# Orfi Contract



## lgroves (Aug 30, 2015)

Hi guys. I have a problem I was hoping I could get some help with.
I'm scheduled to go to Egypt this Summer to see a guy I've been talking to for years. I'm not going to lie- we were planning on getting... well, personal with each other, if you catch my drift.
I don't feel like signing an Orfi contract, and I see it as a waste anyway. Every time I try to book us a room together, I get denied because I plan on having an Egyptian guy staying in the same room with me. I get it, thats the culture, and thats fine. But are there any tricks to get past this? I've seen things about renting an apartment for a bit, but I'm on a budget, and I'm not even planning on staying for a week. Any advice is GREATLY appreciated. Thank youuuu.


----------



## hurghadapat (Mar 26, 2010)

lgroves said:


> Hi guys. I have a problem I was hoping I could get some help with.
> I'm scheduled to go to Egypt this Summer to see a guy I've been talking to for years. I'm not going to lie- we were planning on getting... well, personal with each other, if you catch my drift.
> I don't feel like signing an Orfi contract, and I see it as a waste anyway. Every time I try to book us a room together, I get denied because I plan on having an Egyptian guy staying in the same room with me. I get it, thats the culture, and thats fine. But are there any tricks to get past this? I've seen things about renting an apartment for a bit, but I'm on a budget, and I'm not even planning on staying for a week. Any advice is GREATLY appreciated. Thank youuuu.


.


Those are the rules of the country and no hotel or landlord will allow you to occupy the same room without some form of marriage contract so please don't ask people to tell you if there is a way round it, because by doing that they would be telling you something that is illegal in Egypt. Anything that is illegal is not allowed to be posted on the forum and will be deleted immediately.


----------



## MaidenScotland (Jun 6, 2009)

The only advice I can give you is ... condoms, you will not be the first person to get down and dirty with this guy, those of us who live in Egypt know only too well how things are here.. be safe


----------
•••••
=== DIRECTIONS ===
1 - From the forum thread on the Orfi contract, reproduce verbatim the passage starting with "Those are the" and going on through "be deleted immediately.".
2 - Answer these questions using the forum thread on the Orfi contract.
(a) What kind of lodging has lgroves seen information about renting?
(b) According to hurghadapat, what happens to anything illegal that is posted on the forum?
(c) What is the only advice MaidenScotland says she can give?
3 - Translate this sentence from the forum thread on the Orfi contract into Spanish: "Anything that is illegal is not allowed to be posted on the forum and will be deleted immediately."
The material placed after this point bears no relation to the forum thread on the Orfi contract.

=== RECORDED DATA ===
•••••
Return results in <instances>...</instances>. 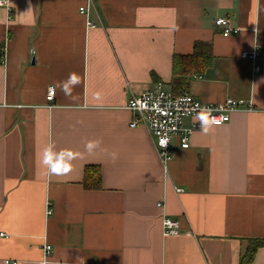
•••••
=== COMPLETED EXERCISE ===
1 -
Those are the rules of the country and no hotel or landlord will allow you to occupy the same room without some form of marriage contract so please don't ask people to tell you if there is a way round it, because by doing that they would be telling you something that is illegal in Egypt. Anything that is illegal is not allowed to be posted on the forum and will be deleted immediately.

2 -
(a) An apartment.
(b) It will be deleted immediately.
(c) Condoms.

3 - Cualquier cosa que sea ilegal no puede publicarse en el foro y será eliminada de inmediato.